__Given exercise A__.
List every individual person named in the Weston history passage below.

__Supplied text__.
The development of Weston was initially based on the features of its landscape or geography. The first settlers from Watertown were attracted by the meadows ideal for cattle grazing in the southern section of what is now Weston, and the town developed as a farming community. The handsome brick-end home at 21 Crescent Street, built by [Luther Harrington in 1812] originally was built to serve the needs of a large farm family. Abraham Harrington had acquired the land on which he established his farm in 1782, the conveyance noting the property’s boundary along the “Country Road.” Also representing this farming period, the home at 251 Boston Post Road, actually fronting on Crescent Street, was [built around 1846 by Luther Harrington Jr., whose father had constructed the house across the street. Later owners included members of the Hagar family.]
Tavern-keeping, another means of livelihood during the colonial period, is represented in this district. At one time, a small public road, originally a bridle path, ran northward from a point on crescent Street between the present homes numbered 21 and 29 Crescent across farmland to the town road now known as Church Street. In the mid-1700s, Benjamin Peirce, established a tavern on this road to serve the drivers of wagons who arried loads to and from Boston. Located too far from the more heavily traveled Great Country Road, the tavern run by Peirce and his son Benjamin Jr. was abandoned in the 1770s, and Peirce relocated his establishment along the more popular route. A foundation or cellar, purposed to be from the original Peirce taern, can still be seen in the wooded area north of Crescent Street. . . .
Spring-fed streams in Weston attracted industry because of the promise of water power and led to the development of several mills over a period of more than two hundred years. An early mill was established as a grist mill and saw mill in about 1678 on Stony Brook, just east of the beginning of Crescent Street. Three Mile Brook [referred to as Four Mile Brook on some maps], which runs just north of Crescent Street and eventually joins Stony Brook, provided the power for mills which contributed to the development of the homes along this section of the Country Road. The importance of this power source is evidenced in deed records, which contain frequent references to the transfer of water rights along the stream.

__Given exercise B__.
Show each line of the listing below that contains the word "pentagon".

__Input__.
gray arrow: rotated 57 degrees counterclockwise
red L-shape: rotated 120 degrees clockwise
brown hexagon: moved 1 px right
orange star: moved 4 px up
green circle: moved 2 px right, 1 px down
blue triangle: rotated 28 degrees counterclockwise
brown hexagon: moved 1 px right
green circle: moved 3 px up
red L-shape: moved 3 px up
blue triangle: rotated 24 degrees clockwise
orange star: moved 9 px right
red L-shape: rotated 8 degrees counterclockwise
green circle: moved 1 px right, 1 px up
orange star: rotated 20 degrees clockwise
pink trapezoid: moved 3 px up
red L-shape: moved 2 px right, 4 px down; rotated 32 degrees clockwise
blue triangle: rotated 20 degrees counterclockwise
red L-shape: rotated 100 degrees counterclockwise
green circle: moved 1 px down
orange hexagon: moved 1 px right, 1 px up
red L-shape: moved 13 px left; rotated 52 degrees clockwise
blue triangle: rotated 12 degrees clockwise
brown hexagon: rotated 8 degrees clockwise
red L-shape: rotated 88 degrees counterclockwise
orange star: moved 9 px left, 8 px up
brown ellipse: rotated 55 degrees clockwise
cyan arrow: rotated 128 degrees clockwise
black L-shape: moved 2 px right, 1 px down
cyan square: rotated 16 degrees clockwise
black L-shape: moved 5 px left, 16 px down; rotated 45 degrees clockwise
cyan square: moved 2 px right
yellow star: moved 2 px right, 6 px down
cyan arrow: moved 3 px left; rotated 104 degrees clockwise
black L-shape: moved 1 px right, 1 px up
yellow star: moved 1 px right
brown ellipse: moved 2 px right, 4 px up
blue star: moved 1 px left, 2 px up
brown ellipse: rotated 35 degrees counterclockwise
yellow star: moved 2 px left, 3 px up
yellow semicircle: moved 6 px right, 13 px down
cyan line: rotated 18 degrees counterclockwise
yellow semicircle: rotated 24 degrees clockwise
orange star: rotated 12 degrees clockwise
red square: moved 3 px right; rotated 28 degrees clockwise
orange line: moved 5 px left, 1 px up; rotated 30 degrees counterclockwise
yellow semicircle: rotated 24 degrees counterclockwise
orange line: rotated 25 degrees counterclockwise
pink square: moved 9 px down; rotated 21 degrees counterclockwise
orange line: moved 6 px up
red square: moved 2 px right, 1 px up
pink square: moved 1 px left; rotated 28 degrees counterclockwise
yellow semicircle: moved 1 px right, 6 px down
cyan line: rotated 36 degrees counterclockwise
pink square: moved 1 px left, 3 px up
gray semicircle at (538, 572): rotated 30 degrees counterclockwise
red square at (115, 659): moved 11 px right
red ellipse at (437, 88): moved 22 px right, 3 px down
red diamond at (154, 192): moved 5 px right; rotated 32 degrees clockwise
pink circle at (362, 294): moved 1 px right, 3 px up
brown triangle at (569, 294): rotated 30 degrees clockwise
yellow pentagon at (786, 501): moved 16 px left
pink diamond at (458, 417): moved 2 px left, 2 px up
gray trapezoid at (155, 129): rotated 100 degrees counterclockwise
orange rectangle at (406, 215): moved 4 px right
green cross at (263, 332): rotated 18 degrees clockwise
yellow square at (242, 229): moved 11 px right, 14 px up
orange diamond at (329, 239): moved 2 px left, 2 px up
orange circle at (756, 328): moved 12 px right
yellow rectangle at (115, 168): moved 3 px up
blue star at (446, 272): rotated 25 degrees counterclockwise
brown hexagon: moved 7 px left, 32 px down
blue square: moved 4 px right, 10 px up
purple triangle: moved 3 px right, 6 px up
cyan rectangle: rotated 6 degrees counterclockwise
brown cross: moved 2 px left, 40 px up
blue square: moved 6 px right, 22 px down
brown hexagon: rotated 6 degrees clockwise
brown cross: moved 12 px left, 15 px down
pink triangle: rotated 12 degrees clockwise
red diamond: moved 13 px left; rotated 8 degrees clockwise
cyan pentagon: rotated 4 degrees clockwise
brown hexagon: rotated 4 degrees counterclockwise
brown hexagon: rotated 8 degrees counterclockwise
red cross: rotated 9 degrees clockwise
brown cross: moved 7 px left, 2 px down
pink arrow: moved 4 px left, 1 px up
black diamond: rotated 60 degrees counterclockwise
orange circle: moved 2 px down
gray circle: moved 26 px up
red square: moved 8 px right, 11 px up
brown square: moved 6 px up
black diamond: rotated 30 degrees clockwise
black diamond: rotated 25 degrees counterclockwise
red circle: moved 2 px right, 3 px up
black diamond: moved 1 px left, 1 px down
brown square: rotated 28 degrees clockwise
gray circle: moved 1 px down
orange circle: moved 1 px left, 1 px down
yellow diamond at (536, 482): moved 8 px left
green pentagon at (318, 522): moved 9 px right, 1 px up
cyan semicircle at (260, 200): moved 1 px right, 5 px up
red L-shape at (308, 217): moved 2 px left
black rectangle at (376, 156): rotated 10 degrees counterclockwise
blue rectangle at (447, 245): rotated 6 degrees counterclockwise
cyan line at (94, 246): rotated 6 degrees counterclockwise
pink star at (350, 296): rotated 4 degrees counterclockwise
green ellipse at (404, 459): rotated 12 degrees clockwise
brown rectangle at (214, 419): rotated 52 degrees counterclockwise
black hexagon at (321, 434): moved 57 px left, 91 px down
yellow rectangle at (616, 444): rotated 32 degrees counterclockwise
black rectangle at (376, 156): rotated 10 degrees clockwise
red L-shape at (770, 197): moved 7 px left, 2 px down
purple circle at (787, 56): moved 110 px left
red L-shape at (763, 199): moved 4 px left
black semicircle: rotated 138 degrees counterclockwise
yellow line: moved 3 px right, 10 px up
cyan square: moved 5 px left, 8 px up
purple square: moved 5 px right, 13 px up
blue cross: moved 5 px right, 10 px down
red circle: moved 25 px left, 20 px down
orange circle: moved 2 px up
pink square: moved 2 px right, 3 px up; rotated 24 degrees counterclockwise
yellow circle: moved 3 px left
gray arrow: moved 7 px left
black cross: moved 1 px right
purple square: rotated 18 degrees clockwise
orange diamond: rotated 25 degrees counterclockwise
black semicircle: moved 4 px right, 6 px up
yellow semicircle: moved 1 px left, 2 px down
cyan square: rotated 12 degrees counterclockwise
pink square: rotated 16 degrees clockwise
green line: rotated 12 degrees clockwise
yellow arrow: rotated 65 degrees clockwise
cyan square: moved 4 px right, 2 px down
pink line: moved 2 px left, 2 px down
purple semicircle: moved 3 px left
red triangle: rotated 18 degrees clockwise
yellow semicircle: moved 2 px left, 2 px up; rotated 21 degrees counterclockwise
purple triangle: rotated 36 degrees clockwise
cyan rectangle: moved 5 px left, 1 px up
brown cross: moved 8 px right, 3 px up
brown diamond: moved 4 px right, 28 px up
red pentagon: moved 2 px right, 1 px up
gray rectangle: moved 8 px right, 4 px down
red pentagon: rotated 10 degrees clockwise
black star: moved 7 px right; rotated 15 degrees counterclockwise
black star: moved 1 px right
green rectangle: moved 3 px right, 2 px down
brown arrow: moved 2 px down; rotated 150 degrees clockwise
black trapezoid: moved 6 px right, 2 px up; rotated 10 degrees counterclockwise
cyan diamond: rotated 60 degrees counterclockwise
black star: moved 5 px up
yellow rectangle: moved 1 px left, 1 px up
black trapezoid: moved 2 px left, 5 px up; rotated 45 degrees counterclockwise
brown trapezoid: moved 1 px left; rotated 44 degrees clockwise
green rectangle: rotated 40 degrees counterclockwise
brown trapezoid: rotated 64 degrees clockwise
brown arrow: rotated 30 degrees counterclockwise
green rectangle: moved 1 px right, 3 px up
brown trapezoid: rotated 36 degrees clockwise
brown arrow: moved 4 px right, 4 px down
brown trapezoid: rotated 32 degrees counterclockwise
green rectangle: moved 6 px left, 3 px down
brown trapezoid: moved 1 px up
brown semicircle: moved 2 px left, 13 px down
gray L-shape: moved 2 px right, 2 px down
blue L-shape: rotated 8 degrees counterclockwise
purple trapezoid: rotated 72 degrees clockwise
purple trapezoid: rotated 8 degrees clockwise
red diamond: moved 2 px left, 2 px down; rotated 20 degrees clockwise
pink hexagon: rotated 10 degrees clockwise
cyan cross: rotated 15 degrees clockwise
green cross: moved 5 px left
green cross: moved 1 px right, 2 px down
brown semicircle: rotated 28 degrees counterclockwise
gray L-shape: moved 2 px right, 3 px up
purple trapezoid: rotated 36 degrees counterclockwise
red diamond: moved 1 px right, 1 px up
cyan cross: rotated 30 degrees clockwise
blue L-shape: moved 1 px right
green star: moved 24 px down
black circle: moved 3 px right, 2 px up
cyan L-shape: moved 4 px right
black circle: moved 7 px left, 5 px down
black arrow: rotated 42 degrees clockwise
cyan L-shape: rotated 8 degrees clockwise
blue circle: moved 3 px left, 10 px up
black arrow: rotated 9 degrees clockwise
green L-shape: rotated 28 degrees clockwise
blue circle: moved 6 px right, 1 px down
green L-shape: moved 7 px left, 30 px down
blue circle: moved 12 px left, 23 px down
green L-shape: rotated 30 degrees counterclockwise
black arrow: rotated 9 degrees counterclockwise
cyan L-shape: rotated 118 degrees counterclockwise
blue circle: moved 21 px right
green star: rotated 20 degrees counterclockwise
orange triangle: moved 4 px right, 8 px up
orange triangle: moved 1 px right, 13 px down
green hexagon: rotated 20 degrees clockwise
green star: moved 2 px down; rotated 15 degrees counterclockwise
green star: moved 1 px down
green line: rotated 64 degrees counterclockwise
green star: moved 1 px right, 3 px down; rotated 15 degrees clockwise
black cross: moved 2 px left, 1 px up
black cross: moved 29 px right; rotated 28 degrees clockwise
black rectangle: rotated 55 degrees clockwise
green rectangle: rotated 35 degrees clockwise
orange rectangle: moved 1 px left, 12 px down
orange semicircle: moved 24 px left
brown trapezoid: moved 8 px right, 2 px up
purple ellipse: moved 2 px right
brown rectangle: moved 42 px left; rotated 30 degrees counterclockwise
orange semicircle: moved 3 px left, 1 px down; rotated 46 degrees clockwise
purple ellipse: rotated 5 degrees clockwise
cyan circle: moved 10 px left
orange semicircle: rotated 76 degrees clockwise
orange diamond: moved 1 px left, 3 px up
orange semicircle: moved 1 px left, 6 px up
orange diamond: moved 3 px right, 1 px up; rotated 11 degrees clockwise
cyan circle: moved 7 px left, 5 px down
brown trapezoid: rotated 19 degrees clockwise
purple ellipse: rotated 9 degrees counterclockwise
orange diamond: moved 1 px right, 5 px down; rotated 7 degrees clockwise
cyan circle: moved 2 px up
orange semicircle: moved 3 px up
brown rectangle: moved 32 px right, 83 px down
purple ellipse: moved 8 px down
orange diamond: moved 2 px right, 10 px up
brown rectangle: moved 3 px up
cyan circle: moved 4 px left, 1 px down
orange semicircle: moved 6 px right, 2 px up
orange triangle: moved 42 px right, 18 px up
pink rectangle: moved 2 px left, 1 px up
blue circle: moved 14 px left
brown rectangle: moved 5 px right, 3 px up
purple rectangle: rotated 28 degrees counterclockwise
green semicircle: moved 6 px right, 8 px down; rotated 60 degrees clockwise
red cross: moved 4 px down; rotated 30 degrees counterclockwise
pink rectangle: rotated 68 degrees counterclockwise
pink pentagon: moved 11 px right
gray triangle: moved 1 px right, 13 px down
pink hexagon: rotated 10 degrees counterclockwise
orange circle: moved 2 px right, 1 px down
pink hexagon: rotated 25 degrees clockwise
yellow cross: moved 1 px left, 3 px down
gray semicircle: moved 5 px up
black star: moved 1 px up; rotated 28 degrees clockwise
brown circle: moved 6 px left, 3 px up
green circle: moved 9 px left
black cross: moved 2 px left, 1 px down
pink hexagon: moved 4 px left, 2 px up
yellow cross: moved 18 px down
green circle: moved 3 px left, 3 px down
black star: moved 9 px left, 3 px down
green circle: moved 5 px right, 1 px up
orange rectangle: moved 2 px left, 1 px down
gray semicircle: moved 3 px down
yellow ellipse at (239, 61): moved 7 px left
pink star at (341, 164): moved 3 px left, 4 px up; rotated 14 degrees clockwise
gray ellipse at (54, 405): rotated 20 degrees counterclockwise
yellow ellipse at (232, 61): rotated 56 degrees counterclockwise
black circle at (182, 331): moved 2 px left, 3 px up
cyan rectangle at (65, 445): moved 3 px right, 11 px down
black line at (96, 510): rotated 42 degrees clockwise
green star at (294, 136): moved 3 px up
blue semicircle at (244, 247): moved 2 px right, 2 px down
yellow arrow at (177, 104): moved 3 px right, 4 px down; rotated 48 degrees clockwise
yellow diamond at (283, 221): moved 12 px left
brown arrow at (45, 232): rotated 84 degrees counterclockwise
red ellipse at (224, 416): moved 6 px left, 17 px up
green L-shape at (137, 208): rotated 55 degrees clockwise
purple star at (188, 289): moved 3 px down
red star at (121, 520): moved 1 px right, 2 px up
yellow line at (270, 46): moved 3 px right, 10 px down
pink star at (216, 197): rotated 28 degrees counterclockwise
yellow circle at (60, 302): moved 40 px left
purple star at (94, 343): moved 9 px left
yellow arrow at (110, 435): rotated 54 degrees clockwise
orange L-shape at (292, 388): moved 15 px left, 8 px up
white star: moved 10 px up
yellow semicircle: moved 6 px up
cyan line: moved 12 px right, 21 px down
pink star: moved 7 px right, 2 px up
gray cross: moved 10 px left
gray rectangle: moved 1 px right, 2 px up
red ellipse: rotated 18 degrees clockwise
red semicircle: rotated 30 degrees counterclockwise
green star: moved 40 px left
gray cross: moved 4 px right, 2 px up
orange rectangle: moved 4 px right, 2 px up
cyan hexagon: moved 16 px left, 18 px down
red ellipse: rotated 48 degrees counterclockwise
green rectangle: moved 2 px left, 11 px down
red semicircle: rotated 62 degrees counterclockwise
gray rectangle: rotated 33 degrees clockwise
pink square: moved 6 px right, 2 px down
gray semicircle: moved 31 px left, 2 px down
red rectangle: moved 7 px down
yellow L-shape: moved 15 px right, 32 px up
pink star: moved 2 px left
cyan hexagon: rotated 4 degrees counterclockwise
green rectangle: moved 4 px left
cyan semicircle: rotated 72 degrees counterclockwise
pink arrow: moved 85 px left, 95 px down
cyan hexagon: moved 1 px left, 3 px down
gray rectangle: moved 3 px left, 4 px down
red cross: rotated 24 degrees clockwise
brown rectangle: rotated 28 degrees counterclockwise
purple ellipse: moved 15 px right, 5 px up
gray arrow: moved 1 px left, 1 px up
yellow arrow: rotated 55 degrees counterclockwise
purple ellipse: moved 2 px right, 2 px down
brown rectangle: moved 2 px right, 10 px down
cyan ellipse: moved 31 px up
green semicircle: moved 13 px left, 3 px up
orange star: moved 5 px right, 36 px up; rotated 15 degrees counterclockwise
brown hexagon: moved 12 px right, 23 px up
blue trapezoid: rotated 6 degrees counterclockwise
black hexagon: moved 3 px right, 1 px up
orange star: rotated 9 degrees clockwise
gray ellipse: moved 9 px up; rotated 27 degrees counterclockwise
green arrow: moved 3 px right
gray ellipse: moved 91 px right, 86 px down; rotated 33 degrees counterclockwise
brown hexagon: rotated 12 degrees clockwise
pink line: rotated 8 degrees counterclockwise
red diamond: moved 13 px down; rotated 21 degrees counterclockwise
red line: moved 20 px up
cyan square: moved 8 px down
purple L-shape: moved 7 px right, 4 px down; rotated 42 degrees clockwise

__Full answer A__.
Luther Harrington, Abraham Harrington, Luther Harrington Jr., Benjamin Peirce, and Benjamin Jr. (Peirce's son)

__Full answer B__.
yellow pentagon at (786, 501): moved 16 px left
cyan pentagon: rotated 4 degrees clockwise
green pentagon at (318, 522): moved 9 px right, 1 px up
red pentagon: moved 2 px right, 1 px up
red pentagon: rotated 10 degrees clockwise
pink pentagon: moved 11 px right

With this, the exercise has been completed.